▸ Work to be completed: Your task is to output every record exactly as it is given.

Data section Start Marker

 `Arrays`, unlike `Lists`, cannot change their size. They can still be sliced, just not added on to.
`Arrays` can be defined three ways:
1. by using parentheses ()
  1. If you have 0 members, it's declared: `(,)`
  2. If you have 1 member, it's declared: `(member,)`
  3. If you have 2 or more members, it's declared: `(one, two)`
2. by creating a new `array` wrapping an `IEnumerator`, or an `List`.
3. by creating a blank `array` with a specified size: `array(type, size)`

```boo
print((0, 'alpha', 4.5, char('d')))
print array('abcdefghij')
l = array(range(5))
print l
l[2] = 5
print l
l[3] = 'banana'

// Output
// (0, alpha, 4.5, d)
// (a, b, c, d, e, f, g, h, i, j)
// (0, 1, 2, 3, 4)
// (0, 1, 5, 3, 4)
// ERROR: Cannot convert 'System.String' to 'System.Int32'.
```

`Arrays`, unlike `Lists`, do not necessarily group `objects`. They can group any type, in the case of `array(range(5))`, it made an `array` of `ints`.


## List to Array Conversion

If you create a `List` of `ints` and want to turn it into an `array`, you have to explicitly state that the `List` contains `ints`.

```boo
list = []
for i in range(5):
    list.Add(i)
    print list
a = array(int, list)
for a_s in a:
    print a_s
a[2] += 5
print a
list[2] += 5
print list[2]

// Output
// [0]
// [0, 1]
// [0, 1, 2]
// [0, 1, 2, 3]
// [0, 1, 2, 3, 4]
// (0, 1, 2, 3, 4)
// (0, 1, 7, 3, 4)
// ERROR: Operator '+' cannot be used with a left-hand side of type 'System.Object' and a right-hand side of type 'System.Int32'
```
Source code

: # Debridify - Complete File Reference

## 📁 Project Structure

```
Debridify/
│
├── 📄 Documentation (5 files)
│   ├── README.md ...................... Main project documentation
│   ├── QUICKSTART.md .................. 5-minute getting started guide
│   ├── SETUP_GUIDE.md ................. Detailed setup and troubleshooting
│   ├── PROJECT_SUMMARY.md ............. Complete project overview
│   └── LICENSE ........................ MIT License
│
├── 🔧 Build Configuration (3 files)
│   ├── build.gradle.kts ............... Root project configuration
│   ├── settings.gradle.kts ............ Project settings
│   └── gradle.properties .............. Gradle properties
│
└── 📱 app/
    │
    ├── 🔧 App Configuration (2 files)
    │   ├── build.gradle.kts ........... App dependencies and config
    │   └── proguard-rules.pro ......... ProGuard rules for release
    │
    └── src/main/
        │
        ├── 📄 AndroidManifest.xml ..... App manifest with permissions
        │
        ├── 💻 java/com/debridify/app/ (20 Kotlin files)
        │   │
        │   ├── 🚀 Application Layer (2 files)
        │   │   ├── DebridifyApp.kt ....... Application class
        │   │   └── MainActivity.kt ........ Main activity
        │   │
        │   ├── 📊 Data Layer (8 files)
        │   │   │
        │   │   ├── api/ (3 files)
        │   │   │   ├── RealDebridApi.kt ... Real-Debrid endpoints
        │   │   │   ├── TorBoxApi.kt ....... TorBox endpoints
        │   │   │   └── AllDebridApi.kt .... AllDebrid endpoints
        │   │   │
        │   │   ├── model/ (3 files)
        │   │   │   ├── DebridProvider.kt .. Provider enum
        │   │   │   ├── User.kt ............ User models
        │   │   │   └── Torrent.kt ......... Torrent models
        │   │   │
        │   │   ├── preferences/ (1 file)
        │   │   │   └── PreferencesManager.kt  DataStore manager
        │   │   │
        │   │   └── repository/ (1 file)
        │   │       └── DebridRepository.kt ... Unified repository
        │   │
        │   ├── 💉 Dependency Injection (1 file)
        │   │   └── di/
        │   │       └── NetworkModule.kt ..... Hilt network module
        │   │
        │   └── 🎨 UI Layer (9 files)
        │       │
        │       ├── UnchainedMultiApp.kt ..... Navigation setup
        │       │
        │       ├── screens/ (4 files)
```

Data section End Marker

▸ Output of the task:
 `Arrays`, unlike `Lists`, cannot change their size. They can still be sliced, just not added on to.
`Arrays` can be defined three ways:
1. by using parentheses ()
  1. If you have 0 members, it's declared: `(,)`
  2. If you have 1 member, it's declared: `(member,)`
  3. If you have 2 or more members, it's declared: `(one, two)`
2. by creating a new `array` wrapping an `IEnumerator`, or an `List`.
3. by creating a blank `array` with a specified size: `array(type, size)`

```boo
print((0, 'alpha', 4.5, char('d')))
print array('abcdefghij')
l = array(range(5))
print l
l[2] = 5
print l
l[3] = 'banana'

// Output
// (0, alpha, 4.5, d)
// (a, b, c, d, e, f, g, h, i, j)
// (0, 1, 2, 3, 4)
// (0, 1, 5, 3, 4)
// ERROR: Cannot convert 'System.String' to 'System.Int32'.
```

`Arrays`, unlike `Lists`, do not necessarily group `objects`. They can group any type, in the case of `array(range(5))`, it made an `array` of `ints`.


## List to Array Conversion

If you create a `List` of `ints` and want to turn it into an `array`, you have to explicitly state that the `List` contains `ints`.

```boo
list = []
for i in range(5):
    list.Add(i)
    print list
a = array(int, list)
for a_s in a:
    print a_s
a[2] += 5
print a
list[2] += 5
print list[2]

// Output
// [0]
// [0, 1]
// [0, 1, 2]
// [0, 1, 2, 3]
// [0, 1, 2, 3, 4]
// (0, 1, 2, 3, 4)
// (0, 1, 7, 3, 4)
// ERROR: Operator '+' cannot be used with a left-hand side of type 'System.Object' and a right-hand side of type 'System.Int32'
```
Source code

: # Debridify - Complete File Reference

## 📁 Project Structure

```
Debridify/
│
├── 📄 Documentation (5 files)
│   ├── README.md ...................... Main project documentation
│   ├── QUICKSTART.md .................. 5-minute getting started guide
│   ├── SETUP_GUIDE.md ................. Detailed setup and troubleshooting
│   ├── PROJECT_SUMMARY.md ............. Complete project overview
│   └── LICENSE ........................ MIT License
│
├── 🔧 Build Configuration (3 files)
│   ├── build.gradle.kts ............... Root project configuration
│   ├── settings.gradle.kts ............ Project settings
│   └── gradle.properties .............. Gradle properties
│
└── 📱 app/
    │
    ├── 🔧 App Configuration (2 files)
    │   ├── build.gradle.kts ........... App dependencies and config
    │   └── proguard-rules.pro ......... ProGuard rules for release
    │
    └── src/main/
        │
        ├── 📄 AndroidManifest.xml ..... App manifest with permissions
        │
        ├── 💻 java/com/debridify/app/ (20 Kotlin files)
        │   │
        │   ├── 🚀 Application Layer (2 files)
        │   │   ├── DebridifyApp.kt ....... Application class
        │   │   └── MainActivity.kt ........ Main activity
        │   │
        │   ├── 📊 Data Layer (8 files)
        │   │   │
        │   │   ├── api/ (3 files)
        │   │   │   ├── RealDebridApi.kt ... Real-Debrid endpoints
        │   │   │   ├── TorBoxApi.kt ....... TorBox endpoints
        │   │   │   └── AllDebridApi.kt .... AllDebrid endpoints
        │   │   │
        │   │   ├── model/ (3 files)
        │   │   │   ├── DebridProvider.kt .. Provider enum
        │   │   │   ├── User.kt ............ User models
        │   │   │   └── Torrent.kt ......... Torrent models
        │   │   │
        │   │   ├── preferences/ (1 file)
        │   │   │   └── PreferencesManager.kt  DataStore manager
        │   │   │
        │   │   └── repository/ (1 file)
        │   │       └── DebridRepository.kt ... Unified repository
        │   │
        │   ├── 💉 Dependency Injection (1 file)
        │   │   └── di/
        │   │       └── NetworkModule.kt ..... Hilt network module
        │   │
        │   └── 🎨 UI Layer (9 files)
        │       │
        │       ├── UnchainedMultiApp.kt ..... Navigation setup
        │       │
        │       ├── screens/ (4 files)
```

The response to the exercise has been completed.